> [Exercises]:
1. Please reproduce the passage from the article on Marie Tran word for word, starting at "She arrived at" and ending at "English through music.".
2. Using the article on Marie Tran, answer these questions:
(a) How many children do the Sisters of the Miraculous Medal care for at Vinh Son Orphanage?
(b) How old was Tran when she fled Vietnam with her family?
(c) How did she teach the children English?

One woman's mission to help orphans in Vietnam

The children at Vinh Son Orphanage have transformed Marie Tran’s life. Photo: Courtesy Marie Tran The children at Vinh Son Orphanage have transformed Marie Tran’s life. Photo: Courtesy Marie Tran

At a low point in her life, Marie Tran turned toward God and found a life-changing mission

Marie Tran doesn’t talk much about the circumstances that led her back to Vietnam in the summer of 2010. It was a dark time in her life, as she grieved the end of a 17-year marriage. In her “brokenness,” she turned toward the Catholic faith she had drifted away from over the years.

“I found God again, and he was the source of my strength,” she said.

She prayed for God’s direction, and then made a momentous decision: She would find a way to serve others in need of healing.

“I just needed to reach out, to do something, to stop focusing on myself,” she said. “I thought, OK, what skills has God given me that I could use to help other people?”

A friend told her about Vinh Son Orphanage, six facilities in Vietnam’s Kon Tum Province, where the Sisters of the Miraculous Medal care for more than 700 children.

Tran felt called to return to the country of her birth. At the age of 9, she had fled Vietnam with her parents and nine siblings, seven days before the fall of Saigon in April 1975. “I wanted to go back and do something to help others in the country that I left,” she said.

Marie Tran with food
Photo: Courtesy Marie Tran

‘You look so happy there!’

She arrived at one of the largest orphanages, VSO 1, in June 2010. She soon understood how important her mere presence was to the 200 children there, who had only eight or so sisters to care for them all.

“These kids are craving for attention and love,” Tran said. “All you have to do is get there and you’ll have five or six babies just crawling on your lap, and they’re pushing the other ones out because they want to be touched and they want to be loved.”

Tran felt God had given her the gift of teaching (she’s on the business management faculty at Edmonds Community College), so she taught the children English through music.

> [Material]:
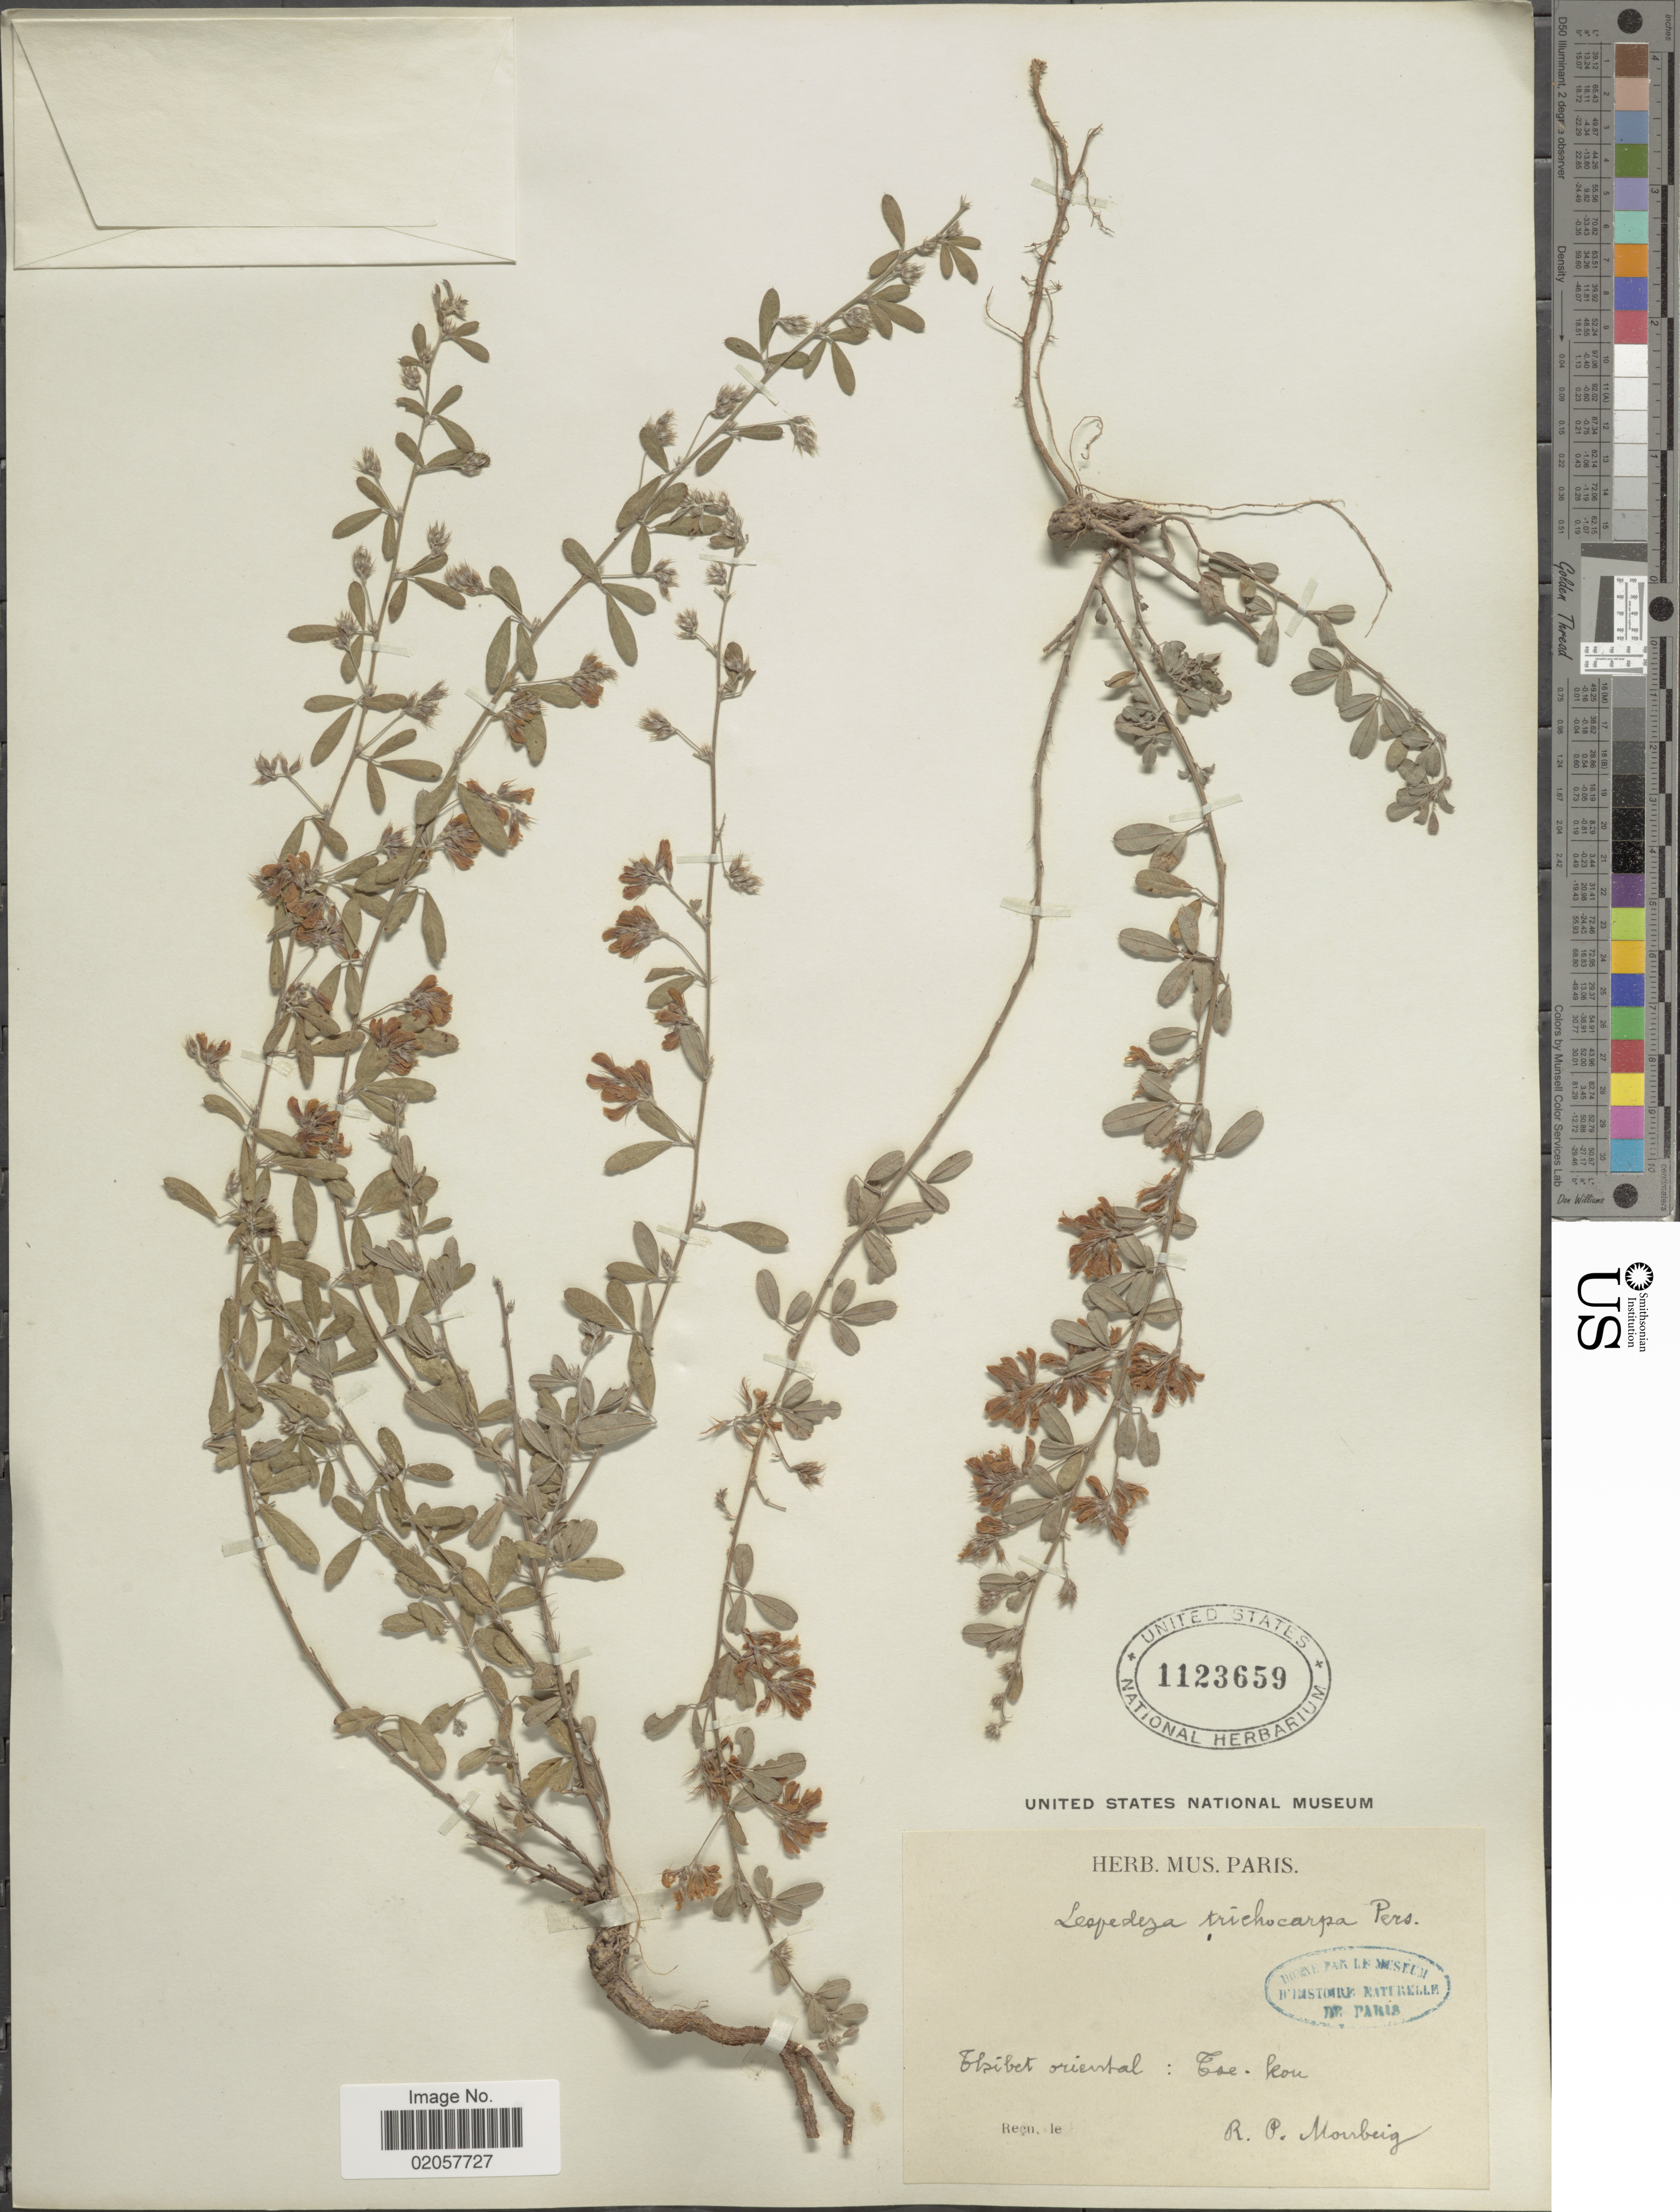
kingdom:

> [Exercise responses]:
1.
She arrived at one of the largest orphanages, VSO 1, in June 2010. She soon understood how important her mere presence was to the 200 children there, who had only eight or so sisters to care for them all.

“These kids are craving for attention and love,” Tran said. “All you have to do is get there and you’ll have five or six babies just crawling on your lap, and they’re pushing the other ones out because they want to be touched and they want to be loved.”

Tran felt God had given her the gift of teaching (she’s on the business management faculty at Edmonds Community College), so she taught the children English through music.

2.
(a) More than 700
(b) 9
(c) Through music